Dorpsnieuws

Joost JansenVerhalen te over in de aanloop van 75 jaar bevrijding. We zien bij deze belangrijke gebeurtenissen in de geschiedenis van een volk dat op allerlei wijzen de verhalen weer worden opgediept. Spannend, confronterend ook, want niet overal zijn heldendaden verricht. Er is zwart en wit en heel veel grijs gebied.

Maar toch: verhalen te over, en ze worden doorverteld. Dat blijkt belangrijk te zijn. We doen het ook in deze viering, verhalen van nog langer geleden, ook belangrijk.

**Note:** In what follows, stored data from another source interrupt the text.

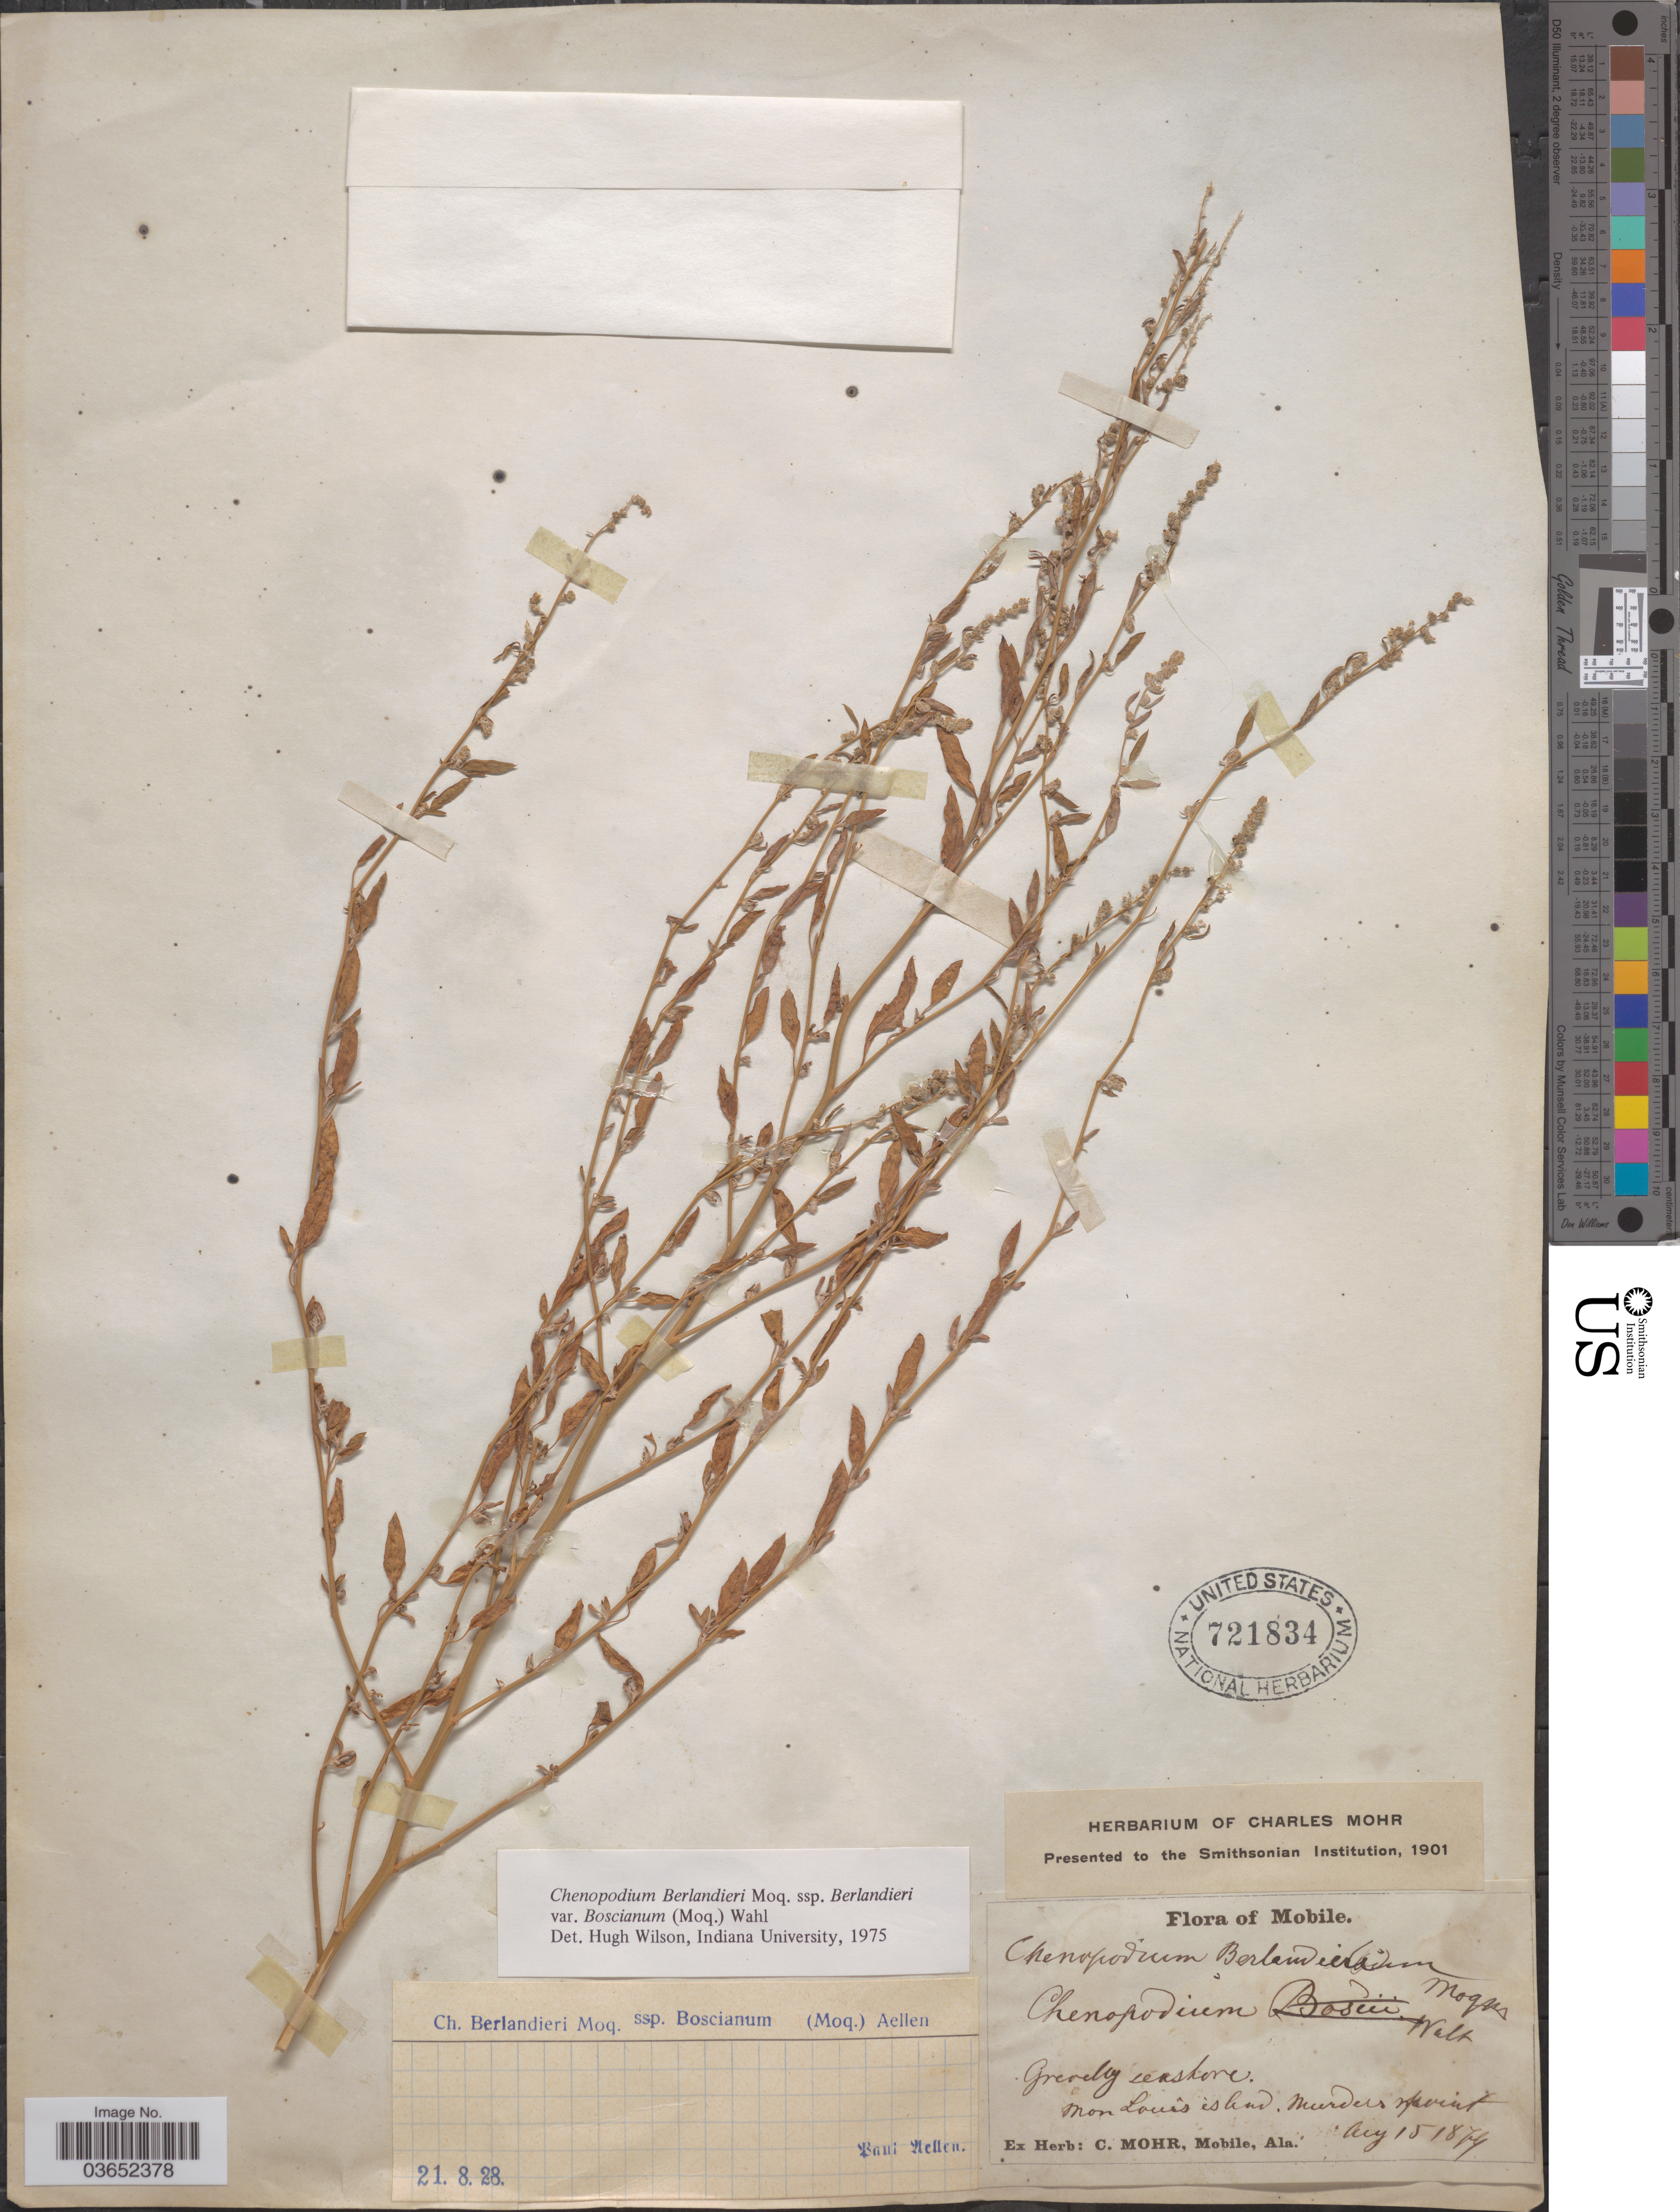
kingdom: Plantae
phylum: Tracheophyta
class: Magnoliopsida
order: Caryophyllales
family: Amaranthaceae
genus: Chenopodium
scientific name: Chenopodium berlandieri var. boscianum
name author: (Moq.) Wahl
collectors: ex herb. Charles Mohr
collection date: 1874-08-15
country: United States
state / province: Alabama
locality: Mobile. Gravelly seashore. Mon Louis island.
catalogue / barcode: US 721834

Verhalen verbinden omdat ze betrokkenheid oproepen, verhalen dagen tevens uit: zou ik in die omstandigheden met een genadeloze bezetter ook zo gereageerd hebben? Zou ik me geven voor anderen om toch mijn gemeenschap bijeen te houden? Zou ik een herder willen zijn die zijn leven inzet voor zijn schapen? Ik merk hoe actueel zo’n gelijkenis van Jezus is voor ons vandaag. Het opent ook mijn ogen voor de vele kleine initiatieven in de huidige coronacrisis. Hartverwarmend. De creativiteit van het kleine gebaar, of: van de kleine goedheid.

Mijn vraag is wel: hoe gaat dit verder? Ook als we in rustiger vaarwater komen. Hoe stevig zijn deze gebaren van ‘kleine goedheid’ verankerd onder ons? Onze tijd wordt gekenmerkt door verbrokkeling. Je doet een beetje dit, daarna is er weer een andere uitdaging en doe je een beetje dat. Je moet tenslotte aan je zelf toekomen. Had Jezus dit allemaal voor ogen toen Hij zijn gelijkenis van de Goede Herder met zijn volgelingen deelde? We weten het niet. Wat we wel weten is dat zo’n verhaal hard nodig hebben in een tijd waarin de verbanden losser worden en de sociale cohesie flink afbrokkelt.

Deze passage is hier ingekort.